- Bloque de texto:
La primera debilidad y contradicción de la declaración de soberanía es el hecho de haber estado sujeta a un proceso de negociación. La soberanía no se negocia, se proclama, se ejerce y, llegados el caso, se defiende. Transigir con el poder originario y supremo significa negarle ambas cualidades. De hecho, recurrir a una declaración para expresar los términos de una noción que no se encuentra sujeta a límites implica rebajarla, devaluarla, confundirla con un gesto puntual en el discurrir de la política ordinaria, admitir, implícitamente, que la has de enarbolar porque, en el fondo, dudas de poseer el poder que te apresuras a declarar.

- Datos para revisión:
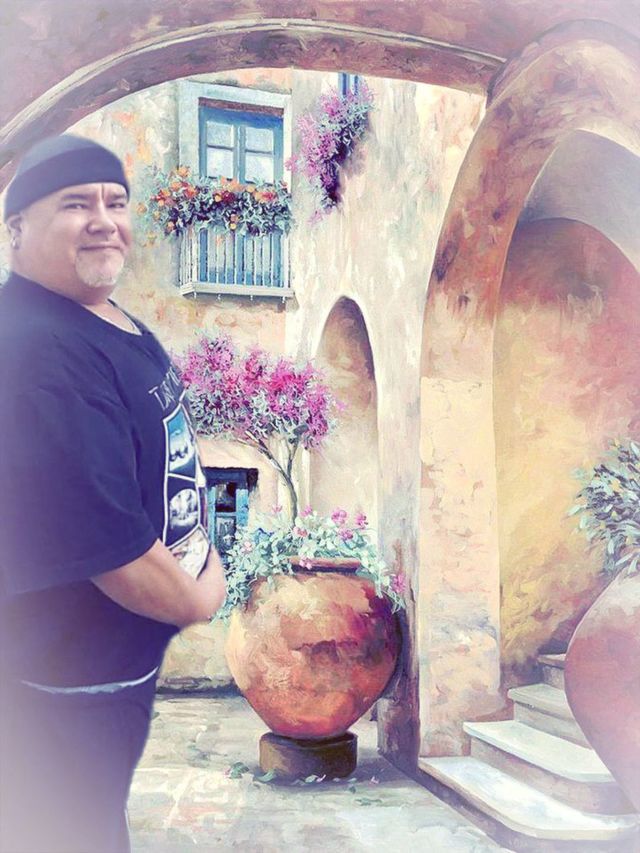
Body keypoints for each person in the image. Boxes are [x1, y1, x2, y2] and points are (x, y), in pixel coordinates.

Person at [0, 134, 227, 853]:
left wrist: (203, 546)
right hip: (57, 693)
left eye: (116, 202)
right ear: (16, 230)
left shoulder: (103, 318)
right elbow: (107, 545)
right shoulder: (35, 350)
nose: (104, 221)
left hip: (105, 683)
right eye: (76, 204)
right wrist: (199, 596)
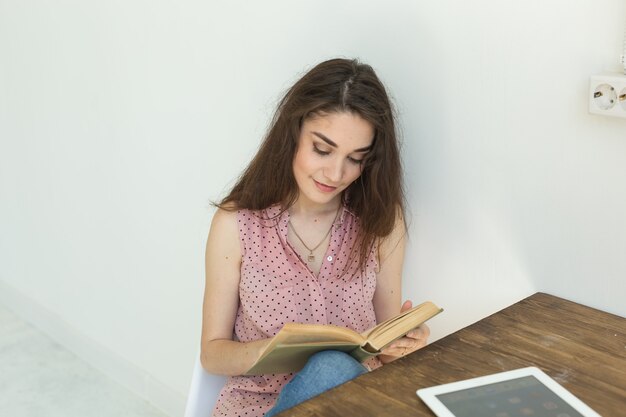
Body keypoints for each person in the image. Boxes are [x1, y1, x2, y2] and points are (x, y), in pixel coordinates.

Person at [201, 58, 430, 417]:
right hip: (262, 406)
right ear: (292, 133)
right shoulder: (236, 224)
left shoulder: (381, 223)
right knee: (329, 367)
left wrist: (400, 345)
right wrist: (273, 351)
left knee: (337, 371)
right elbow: (212, 353)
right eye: (322, 150)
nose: (336, 173)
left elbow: (383, 346)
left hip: (350, 404)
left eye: (355, 159)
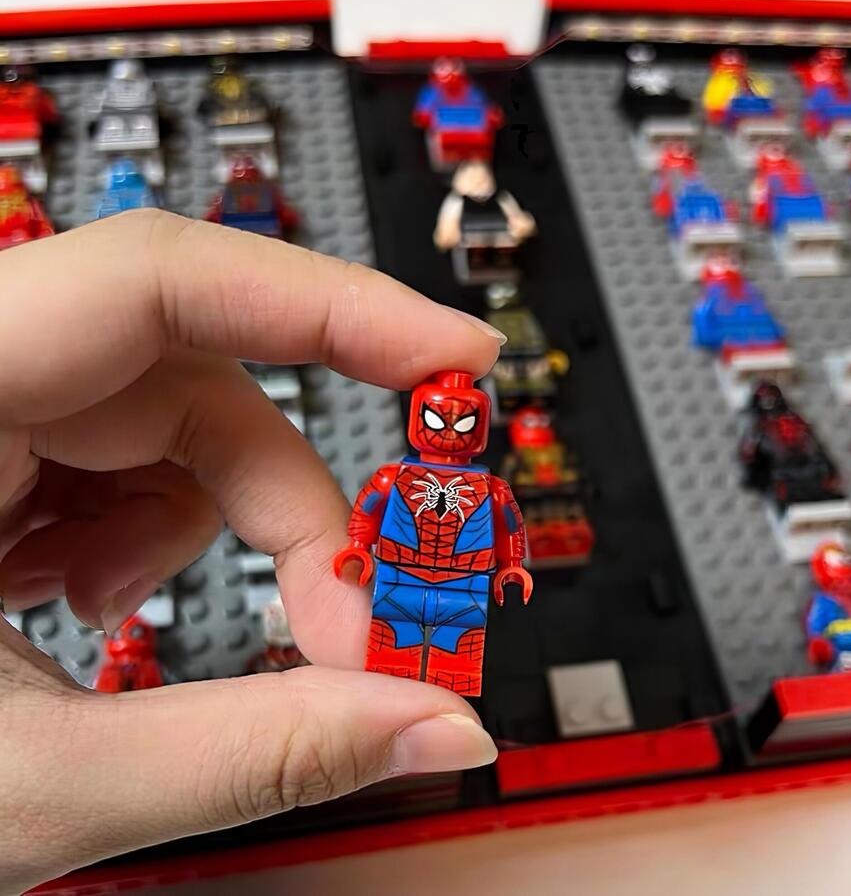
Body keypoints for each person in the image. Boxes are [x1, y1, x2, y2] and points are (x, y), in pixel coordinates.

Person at [0, 209, 504, 893]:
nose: (448, 428)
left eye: (461, 420)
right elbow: (370, 512)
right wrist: (359, 549)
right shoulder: (401, 479)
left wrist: (509, 564)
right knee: (393, 635)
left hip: (459, 579)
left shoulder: (482, 488)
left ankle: (433, 679)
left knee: (449, 642)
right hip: (411, 573)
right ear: (420, 420)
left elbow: (504, 525)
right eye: (440, 417)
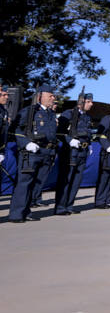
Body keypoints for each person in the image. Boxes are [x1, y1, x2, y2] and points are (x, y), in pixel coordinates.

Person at [9, 85, 59, 222]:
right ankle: (16, 214)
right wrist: (26, 143)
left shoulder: (51, 114)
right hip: (31, 152)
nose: (53, 98)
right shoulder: (30, 111)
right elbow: (15, 129)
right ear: (39, 97)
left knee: (36, 185)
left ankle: (26, 211)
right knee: (24, 183)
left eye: (53, 96)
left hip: (46, 152)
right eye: (50, 95)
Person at [54, 92, 95, 215]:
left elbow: (87, 134)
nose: (91, 104)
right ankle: (60, 207)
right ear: (81, 102)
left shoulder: (87, 117)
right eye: (88, 102)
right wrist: (69, 140)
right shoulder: (69, 114)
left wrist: (89, 144)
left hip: (82, 152)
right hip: (70, 152)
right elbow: (60, 133)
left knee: (76, 181)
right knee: (66, 180)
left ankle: (69, 205)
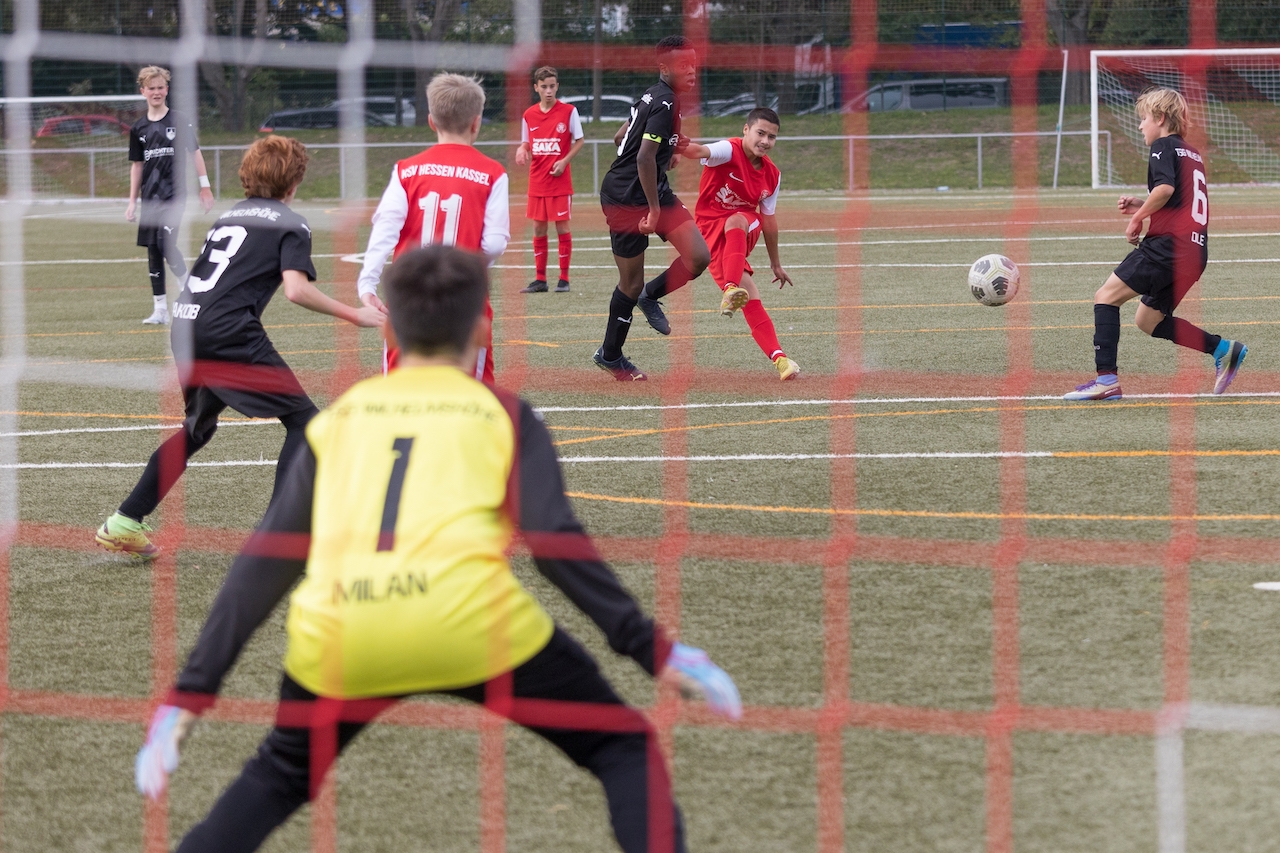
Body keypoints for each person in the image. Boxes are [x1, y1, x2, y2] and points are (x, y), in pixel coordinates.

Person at [133, 245, 741, 853]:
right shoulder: (504, 414)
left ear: (389, 330)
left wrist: (192, 692)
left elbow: (269, 557)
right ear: (482, 328)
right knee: (621, 746)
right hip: (471, 623)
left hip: (345, 634)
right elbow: (556, 545)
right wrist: (652, 649)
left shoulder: (338, 420)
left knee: (280, 775)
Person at [95, 136, 386, 559]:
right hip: (227, 332)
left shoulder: (231, 215)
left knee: (196, 429)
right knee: (305, 424)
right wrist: (355, 315)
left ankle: (125, 520)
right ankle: (277, 542)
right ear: (294, 182)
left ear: (247, 177)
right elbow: (296, 290)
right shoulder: (291, 223)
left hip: (186, 324)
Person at [1065, 87, 1246, 401]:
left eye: (1144, 118)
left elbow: (1164, 190)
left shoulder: (1162, 145)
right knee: (1148, 320)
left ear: (1160, 118)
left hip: (1168, 249)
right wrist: (1142, 204)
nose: (1140, 126)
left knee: (1106, 296)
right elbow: (1180, 201)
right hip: (1194, 253)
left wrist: (1138, 218)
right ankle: (1223, 349)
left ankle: (1106, 380)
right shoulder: (1192, 153)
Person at [358, 73, 510, 382]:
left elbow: (385, 228)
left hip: (410, 295)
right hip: (464, 294)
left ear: (430, 121)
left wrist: (367, 283)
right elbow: (494, 244)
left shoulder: (406, 170)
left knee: (401, 384)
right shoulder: (493, 173)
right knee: (471, 387)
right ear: (476, 123)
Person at [593, 35, 710, 382]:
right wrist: (655, 211)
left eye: (693, 63)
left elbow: (621, 138)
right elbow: (643, 157)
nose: (691, 70)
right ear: (664, 67)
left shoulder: (657, 96)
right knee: (629, 284)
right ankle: (610, 355)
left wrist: (669, 151)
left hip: (652, 188)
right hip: (627, 199)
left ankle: (650, 296)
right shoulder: (664, 102)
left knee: (698, 256)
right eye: (683, 64)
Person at [672, 107, 799, 381]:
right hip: (710, 234)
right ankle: (781, 359)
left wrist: (776, 264)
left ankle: (730, 289)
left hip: (743, 226)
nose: (765, 141)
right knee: (750, 295)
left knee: (737, 220)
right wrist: (675, 141)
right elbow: (698, 151)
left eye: (772, 137)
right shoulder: (729, 150)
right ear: (746, 130)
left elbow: (769, 220)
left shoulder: (772, 175)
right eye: (760, 133)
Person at [126, 65, 216, 325]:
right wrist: (132, 202)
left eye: (160, 87)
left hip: (175, 195)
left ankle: (189, 290)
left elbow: (194, 153)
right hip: (150, 199)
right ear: (143, 91)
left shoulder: (179, 120)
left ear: (167, 89)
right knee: (153, 250)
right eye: (151, 88)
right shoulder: (138, 128)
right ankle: (160, 310)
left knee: (165, 243)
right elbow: (137, 166)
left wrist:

- Tarea A: Indica si cada afirmación concuerda con el texto sobre la declaración de soberanía, respondiendo sí o no y citando literalmente las palabras del texto que lo deciden. (i) El texto sostiene que la soberanía se negocia. (ii) Según el texto, transigir con el poder originario y supremo significa negarle ambas cualidades. (iii) El texto señala como primera debilidad de la declaración el haber estado sujeta a un proceso de negociación.
- Tarea B: Reproduce literalmente el fragmento del texto sobre la declaración de soberanía que comienza con "La primera debilidad" y continúa hasta "apresuras a declarar.".

- Solución A:
(i) No: «La soberanía no se negocia, se proclama, se ejerce y, llegados el caso, se defiende.»
(ii) Sí: «Transigir con el poder originario y supremo significa negarle ambas cualidades.»
(iii) Sí: «La primera debilidad y contradicción de la declaración de soberanía es el hecho de haber estado sujeta a un proceso de negociación.»

- Solución B:
La primera debilidad y contradicción de la declaración de soberanía es el hecho de haber estado sujeta a un proceso de negociación. La soberanía no se negocia, se proclama, se ejerce y, llegados el caso, se defiende. Transigir con el poder originario y supremo significa negarle ambas cualidades. De hecho, recurrir a una declaración para expresar los términos de una noción que no se encuentra sujeta a límites implica rebajarla, devaluarla, confundirla con un gesto puntual en el discurrir de la política ordinaria, admitir, implícitamente, que la has de enarbolar porque, en el fondo, dudas de poseer el poder que te apresuras a declarar.